- [DO THIS]: Copy out, unchanged, the part of the records that runs from their start through the line containing "locality: Gepel-Insel, Ugam [interpreted]", including both the first line and that last line.

# start of SOURCE MATERIAL

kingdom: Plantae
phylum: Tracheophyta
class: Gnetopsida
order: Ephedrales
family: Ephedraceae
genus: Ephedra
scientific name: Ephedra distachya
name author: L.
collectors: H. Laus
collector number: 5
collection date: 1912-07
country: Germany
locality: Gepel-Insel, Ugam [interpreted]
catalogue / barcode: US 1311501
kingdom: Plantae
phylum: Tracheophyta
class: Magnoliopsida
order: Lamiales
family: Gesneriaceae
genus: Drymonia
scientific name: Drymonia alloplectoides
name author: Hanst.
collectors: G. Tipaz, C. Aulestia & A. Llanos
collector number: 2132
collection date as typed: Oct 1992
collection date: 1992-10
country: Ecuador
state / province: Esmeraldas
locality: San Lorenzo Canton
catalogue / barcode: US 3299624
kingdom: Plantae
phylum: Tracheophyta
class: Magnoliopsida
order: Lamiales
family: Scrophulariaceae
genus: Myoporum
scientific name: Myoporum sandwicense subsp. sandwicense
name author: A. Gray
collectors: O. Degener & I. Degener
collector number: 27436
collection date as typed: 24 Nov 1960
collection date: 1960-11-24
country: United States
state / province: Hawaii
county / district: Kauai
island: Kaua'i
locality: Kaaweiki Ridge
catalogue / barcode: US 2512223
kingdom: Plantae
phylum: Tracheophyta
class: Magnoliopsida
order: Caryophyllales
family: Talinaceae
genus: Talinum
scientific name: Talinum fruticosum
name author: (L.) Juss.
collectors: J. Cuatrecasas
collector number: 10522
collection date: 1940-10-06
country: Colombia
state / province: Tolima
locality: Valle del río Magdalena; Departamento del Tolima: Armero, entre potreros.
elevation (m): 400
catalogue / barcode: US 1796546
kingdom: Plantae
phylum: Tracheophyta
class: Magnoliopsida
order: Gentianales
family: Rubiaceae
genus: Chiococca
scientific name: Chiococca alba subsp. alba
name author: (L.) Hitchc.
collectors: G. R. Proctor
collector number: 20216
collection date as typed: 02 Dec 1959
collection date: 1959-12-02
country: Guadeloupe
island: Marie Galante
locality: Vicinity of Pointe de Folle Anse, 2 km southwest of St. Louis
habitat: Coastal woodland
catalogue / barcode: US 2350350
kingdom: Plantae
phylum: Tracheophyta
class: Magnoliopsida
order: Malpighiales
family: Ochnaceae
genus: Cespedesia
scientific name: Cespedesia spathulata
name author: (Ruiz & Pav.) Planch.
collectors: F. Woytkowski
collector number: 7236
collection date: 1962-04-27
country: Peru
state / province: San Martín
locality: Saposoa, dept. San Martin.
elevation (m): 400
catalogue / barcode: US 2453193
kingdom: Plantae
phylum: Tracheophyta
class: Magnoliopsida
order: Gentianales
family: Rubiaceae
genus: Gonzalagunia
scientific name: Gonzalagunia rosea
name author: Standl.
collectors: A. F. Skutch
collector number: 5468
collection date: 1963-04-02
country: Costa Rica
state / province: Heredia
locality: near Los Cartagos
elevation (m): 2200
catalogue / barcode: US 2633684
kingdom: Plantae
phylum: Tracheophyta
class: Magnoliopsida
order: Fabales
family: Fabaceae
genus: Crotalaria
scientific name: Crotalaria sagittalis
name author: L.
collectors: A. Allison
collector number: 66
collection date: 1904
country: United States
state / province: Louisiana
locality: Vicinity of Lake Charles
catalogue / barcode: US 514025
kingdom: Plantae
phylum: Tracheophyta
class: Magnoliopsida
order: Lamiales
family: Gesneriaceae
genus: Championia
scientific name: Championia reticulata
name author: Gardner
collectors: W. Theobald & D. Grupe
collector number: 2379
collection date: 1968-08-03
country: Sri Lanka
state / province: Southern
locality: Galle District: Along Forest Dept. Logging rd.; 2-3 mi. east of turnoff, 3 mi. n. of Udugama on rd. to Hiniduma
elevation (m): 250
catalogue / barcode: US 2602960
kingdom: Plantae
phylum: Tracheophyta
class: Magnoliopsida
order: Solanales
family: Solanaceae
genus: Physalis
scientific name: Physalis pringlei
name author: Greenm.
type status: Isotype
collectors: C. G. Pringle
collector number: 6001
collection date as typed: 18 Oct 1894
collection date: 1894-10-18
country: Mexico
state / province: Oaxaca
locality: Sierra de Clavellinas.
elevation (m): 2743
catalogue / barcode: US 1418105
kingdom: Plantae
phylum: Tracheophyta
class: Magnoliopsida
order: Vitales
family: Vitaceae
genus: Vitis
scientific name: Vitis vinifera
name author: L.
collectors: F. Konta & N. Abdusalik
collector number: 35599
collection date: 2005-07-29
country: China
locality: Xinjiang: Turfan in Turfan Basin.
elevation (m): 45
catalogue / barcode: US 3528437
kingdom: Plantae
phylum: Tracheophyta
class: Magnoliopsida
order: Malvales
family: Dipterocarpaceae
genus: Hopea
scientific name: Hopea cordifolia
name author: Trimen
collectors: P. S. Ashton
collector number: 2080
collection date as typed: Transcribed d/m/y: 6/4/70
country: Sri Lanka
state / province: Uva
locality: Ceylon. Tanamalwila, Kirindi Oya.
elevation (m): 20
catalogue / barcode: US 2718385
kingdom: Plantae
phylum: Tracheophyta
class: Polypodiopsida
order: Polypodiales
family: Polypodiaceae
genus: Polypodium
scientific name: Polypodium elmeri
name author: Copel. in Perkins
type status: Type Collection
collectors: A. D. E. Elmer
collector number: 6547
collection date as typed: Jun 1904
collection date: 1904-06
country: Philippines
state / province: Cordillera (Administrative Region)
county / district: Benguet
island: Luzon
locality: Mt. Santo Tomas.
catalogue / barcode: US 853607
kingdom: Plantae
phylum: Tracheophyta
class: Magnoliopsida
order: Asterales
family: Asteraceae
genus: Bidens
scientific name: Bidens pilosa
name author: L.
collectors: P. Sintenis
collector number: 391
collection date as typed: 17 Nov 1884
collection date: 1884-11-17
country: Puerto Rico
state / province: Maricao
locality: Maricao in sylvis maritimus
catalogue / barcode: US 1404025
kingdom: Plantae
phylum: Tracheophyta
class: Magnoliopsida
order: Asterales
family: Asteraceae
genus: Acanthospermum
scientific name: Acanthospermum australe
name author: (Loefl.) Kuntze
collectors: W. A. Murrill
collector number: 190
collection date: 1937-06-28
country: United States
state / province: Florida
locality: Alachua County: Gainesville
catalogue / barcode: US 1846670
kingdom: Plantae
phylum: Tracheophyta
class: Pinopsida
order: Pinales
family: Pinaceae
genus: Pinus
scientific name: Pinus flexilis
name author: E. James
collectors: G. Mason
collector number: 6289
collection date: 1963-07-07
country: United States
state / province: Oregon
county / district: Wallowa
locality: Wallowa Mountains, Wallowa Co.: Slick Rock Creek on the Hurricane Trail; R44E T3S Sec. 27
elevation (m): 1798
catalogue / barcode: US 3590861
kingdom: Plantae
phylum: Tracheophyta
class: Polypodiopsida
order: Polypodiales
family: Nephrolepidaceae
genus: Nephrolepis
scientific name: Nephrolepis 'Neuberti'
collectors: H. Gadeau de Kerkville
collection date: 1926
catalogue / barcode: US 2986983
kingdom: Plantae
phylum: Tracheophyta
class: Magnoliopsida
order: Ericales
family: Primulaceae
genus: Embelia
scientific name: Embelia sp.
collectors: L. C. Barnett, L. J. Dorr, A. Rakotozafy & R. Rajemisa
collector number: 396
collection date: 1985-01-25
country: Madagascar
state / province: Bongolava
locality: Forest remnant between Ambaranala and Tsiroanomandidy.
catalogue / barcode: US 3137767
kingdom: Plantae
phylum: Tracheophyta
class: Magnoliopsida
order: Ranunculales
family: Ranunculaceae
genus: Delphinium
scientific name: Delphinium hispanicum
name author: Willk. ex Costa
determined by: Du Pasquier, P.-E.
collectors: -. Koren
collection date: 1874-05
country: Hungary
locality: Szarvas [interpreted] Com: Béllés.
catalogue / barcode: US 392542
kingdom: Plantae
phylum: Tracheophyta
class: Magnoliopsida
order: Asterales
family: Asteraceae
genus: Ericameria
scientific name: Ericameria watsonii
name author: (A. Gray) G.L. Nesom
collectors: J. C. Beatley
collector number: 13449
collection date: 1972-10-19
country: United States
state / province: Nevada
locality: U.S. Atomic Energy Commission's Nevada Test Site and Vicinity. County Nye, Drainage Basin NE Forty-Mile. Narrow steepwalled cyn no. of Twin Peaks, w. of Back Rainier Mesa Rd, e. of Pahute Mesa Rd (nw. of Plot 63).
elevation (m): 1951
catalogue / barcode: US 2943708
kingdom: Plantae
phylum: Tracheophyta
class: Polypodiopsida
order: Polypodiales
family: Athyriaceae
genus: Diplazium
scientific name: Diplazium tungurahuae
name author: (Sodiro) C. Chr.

# end of SOURCE MATERIAL

- [THE ANSWER]:
kingdom: Plantae
phylum: Tracheophyta
class: Gnetopsida
order: Ephedrales
family: Ephedraceae
genus: Ephedra
scientific name: Ephedra distachya
name author: L.
collectors: H. Laus
collector number: 5
collection date: 1912-07
country: Germany
locality: Gepel-Insel, Ugam [interpreted]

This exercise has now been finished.